ROMA – Il provvedimento previsto dalla manovra del Governo Monti per tassare le auto considerate di lusso (20 euro per ogni kW di potenza eccedente il limite di 170 kW) va a colpire circa 260 modelli base delle più diverse categorie, dalle berline e le coupé di segmento C – come la Volkswagen Golf e la Renault Mégane nelle rispettive motorizzazioni top – alle esclusive e costose supercar da 350 all'ora.
A fare le spese di questa nuova imposta, che non valuta il reale parametro che definisce un'auto di lusso cioé il prezzo di listino, sono dunque modelli dai costi più diversi, accomunati da una discriminante – quella della potenza erogata, 170 kW pari a 228 Cv – che identifica oggi modelli presenti in diverse fasce di utenza, prime fra tutte le auto aziendali.
Nel lungo elenco delle "oltre 170 kW" vi sono infatti molte delle tipiche vetture che vengono fornite dalle aziende ai propri dirigenti, come le Audi A4 e A6, le Bmw Serie 3 e Serie 5, le Jaguar XF, le Mercedes Classe C e Classe E, per non parlare dei suv più diffusi, come il Q5 e il Q7 dell'Audi, i modelli GLK e ML della Mercedes, la Range Rover e la Jeep Grand Cherokee (quest'ultima è una delle auto utilizzate da Marchionne per gli spostamenti in Italia).
E se è vero che uno dei livelli di potenza più comuni tra i turbodiesel di ultima generazione – 180 kW, pari a 241 Cv – sarà soggetto ad una supertassa di soli 200 euro all'anno, sono invece fortemente penalizzate quelle motorizzazioni 3.0 – 3.5 ad iniezione diretta di benzina (estremamente poco inquinanti e caratterizzate anche da bassi consumi) che, toccando mediamente quota 245-250 kW, sono soggette ad un'imposta supplementare che varia tra 1.500 e 1.600 euro all'anno.
Lo stesso ragionamento vale per le più moderne auto turbodiesel Euro 5 ed Euro 6, molto poco inquinanti e ancor meno assetate di gasolio, che nel loro processo di perfezionamento hanno raggiunto elevati valori di potenza erogata.
Ancora più "stridente" la tassazione delle più recenti versioni ibride delle berline e dei suv del segmento medio-alto: modelli tecnologicamente molto raffinati, che vengono acquistati solitamente da aziende e privati che hanno a cuore il tema della eco-mobilità e che con la nuova manovra verranno invece tassati per la sola potenza erogata.
Al riguardo va sottolineato che nelle ibride, cioè nei modelli che dispongono di un motore termico anche di media e piccola cilindrata e di una sezione elettrica composta da uno o due motori alimentati dalle batterie, la potenza di omologazione è data dalla somma delle singole potenze e raggiunge quindi valori elevati e quindi fortemente tassati.
Alcuni esempi: la diffusa Lexus GS 450 ne eroga 254 kW, la Volkswagen Touareg 3.0 V6 Hybrid arriva a 280 kW e la Bmw Active Hybrid 6 arriva a quota 357 kW, con supertasse che variano tra 1.680 e 3.740 euro.

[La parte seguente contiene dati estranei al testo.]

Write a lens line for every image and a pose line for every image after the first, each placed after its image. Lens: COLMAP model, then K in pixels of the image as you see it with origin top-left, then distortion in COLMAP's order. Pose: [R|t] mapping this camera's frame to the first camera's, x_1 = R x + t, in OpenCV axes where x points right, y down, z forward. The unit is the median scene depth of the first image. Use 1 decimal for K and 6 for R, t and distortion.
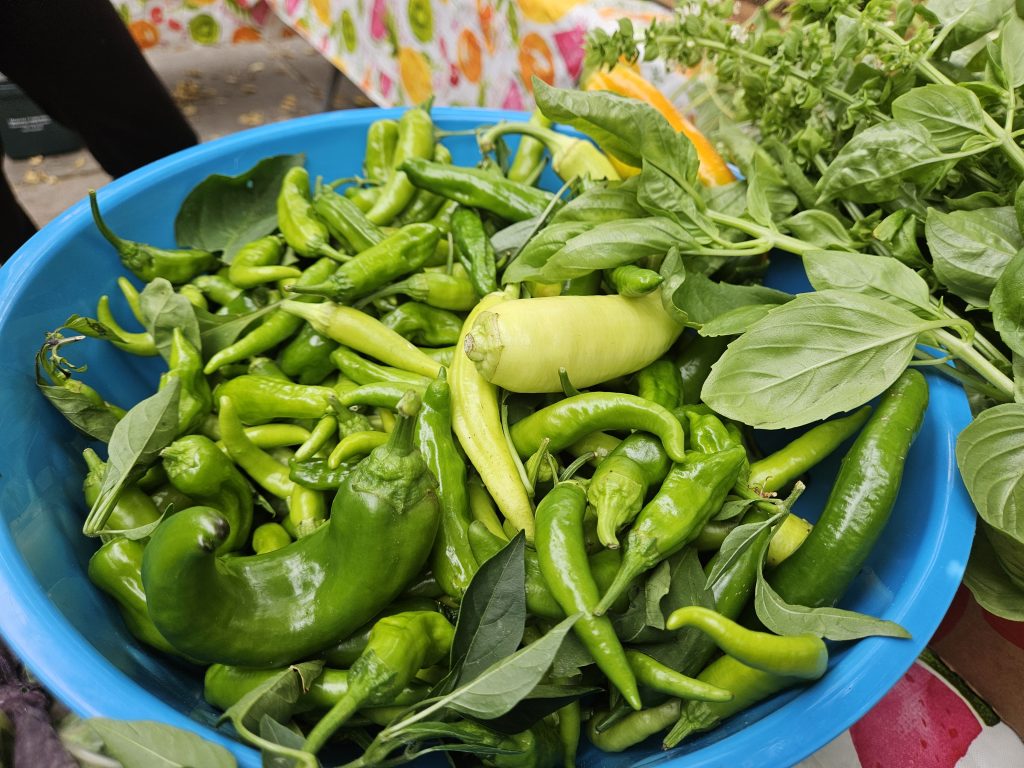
lens RADIAL K [[667.0, 0, 512.0], [0, 667.0, 384.0], [0, 0, 1]] dist [-0.031481, 0.000435]
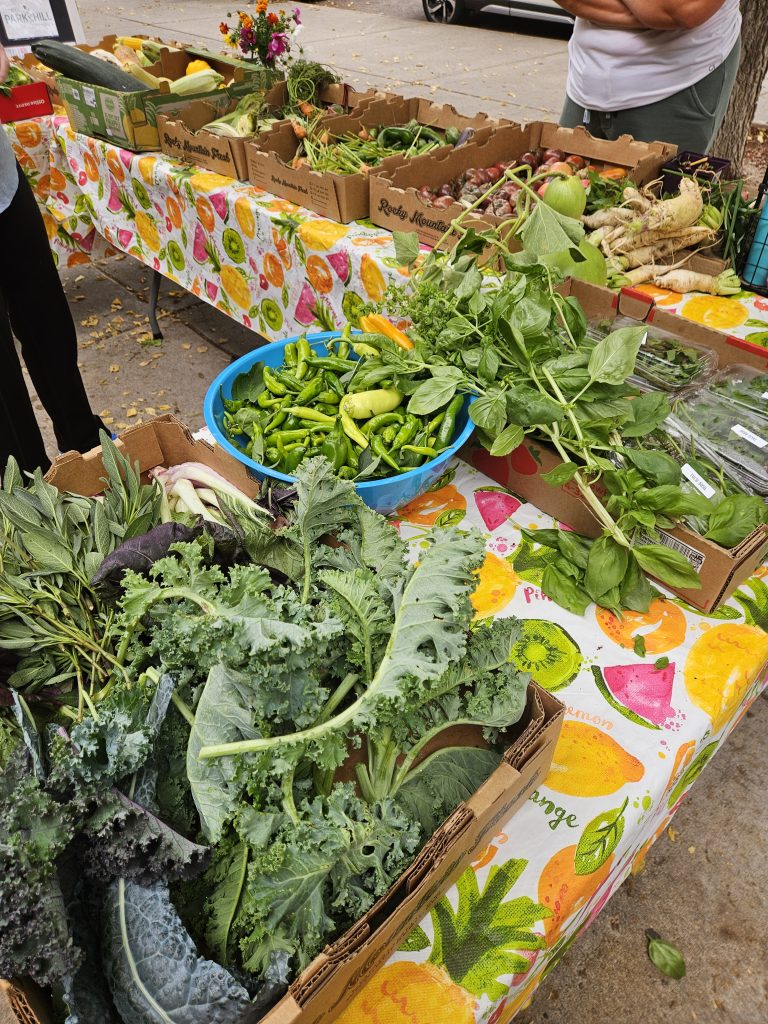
lens RADIAL K [[667.0, 0, 384.0], [0, 667.0, 512.0], [0, 0, 1]] dist [-0.031481, 0.000435]
pose [[0.978168, -0.182726, 0.098991, -0.268582], [0.184025, 0.982913, -0.004080, 0.470601], [-0.096554, 0.022208, 0.995080, -2.241404]]
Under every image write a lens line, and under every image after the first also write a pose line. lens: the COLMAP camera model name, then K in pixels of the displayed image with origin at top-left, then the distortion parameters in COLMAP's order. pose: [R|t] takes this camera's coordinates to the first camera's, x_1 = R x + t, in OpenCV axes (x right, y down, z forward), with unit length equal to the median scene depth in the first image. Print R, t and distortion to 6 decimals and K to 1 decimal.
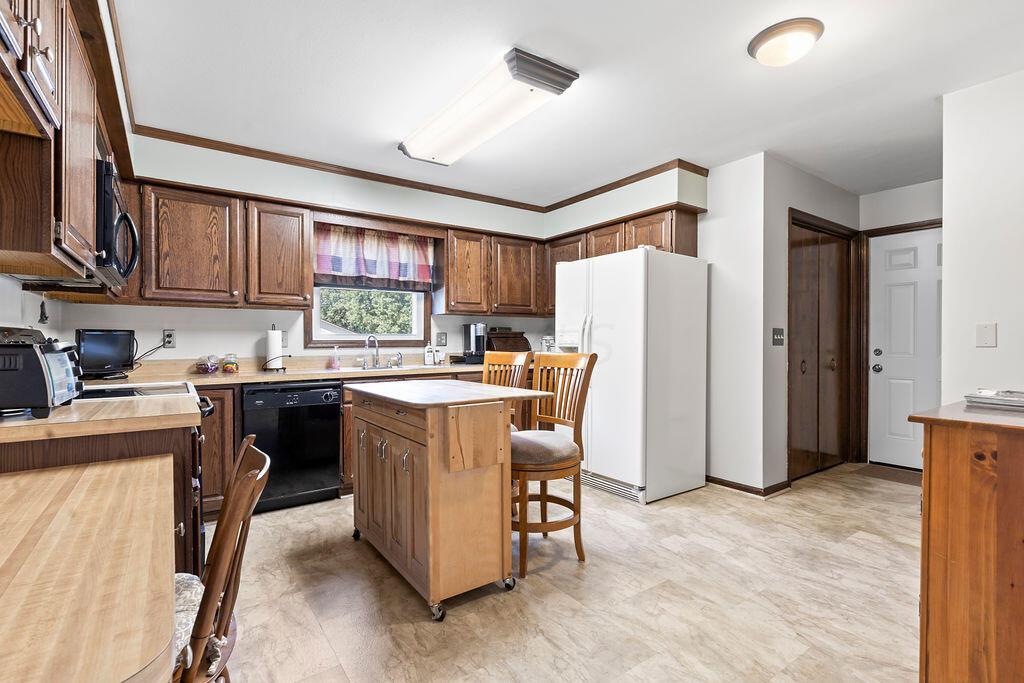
lens RADIAL K [[478.2, 0, 512.0], [0, 478.2, 341.5], [0, 0, 1]] dist [0.001532, 0.000337]
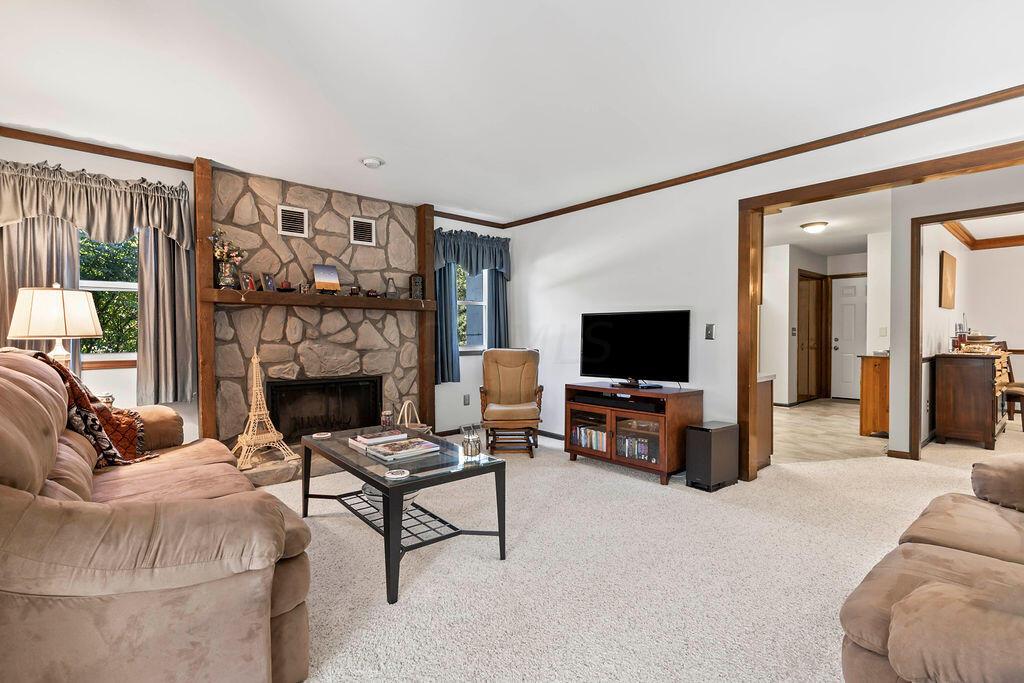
lens RADIAL K [[484.3, 0, 512.0], [0, 484.3, 341.5], [0, 0, 1]] dist [-0.002070, -0.000273]
pose [[0.995484, -0.006692, 0.094695, -0.771468], [0.005756, 0.999932, 0.010151, 0.003260], [-0.094756, -0.009560, 0.995455, -0.872043]]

Resta poi l'incognita delle auto già immatricolate: se nel primo anno di vita una grossa berlina o un maxi suv alla moda possono concretamente essere considerati veicoli di lusso, già nel secondo anno il loro deprezzamento può far scendere il valore ai livelli di modelli medio-alti e nei successivi a quelli di una berlina di segmento C e B.
Questa norma potrebbe dunque bloccare completamente il mercato delle auto di seconda mano di un certo livello – come quelle che rientrano dai leasing alle aziende – in quanto alcuni modelli potrebbero essere soggetti a superbolli pari ad un quarto o ad un terzo del valore reale del veicolo.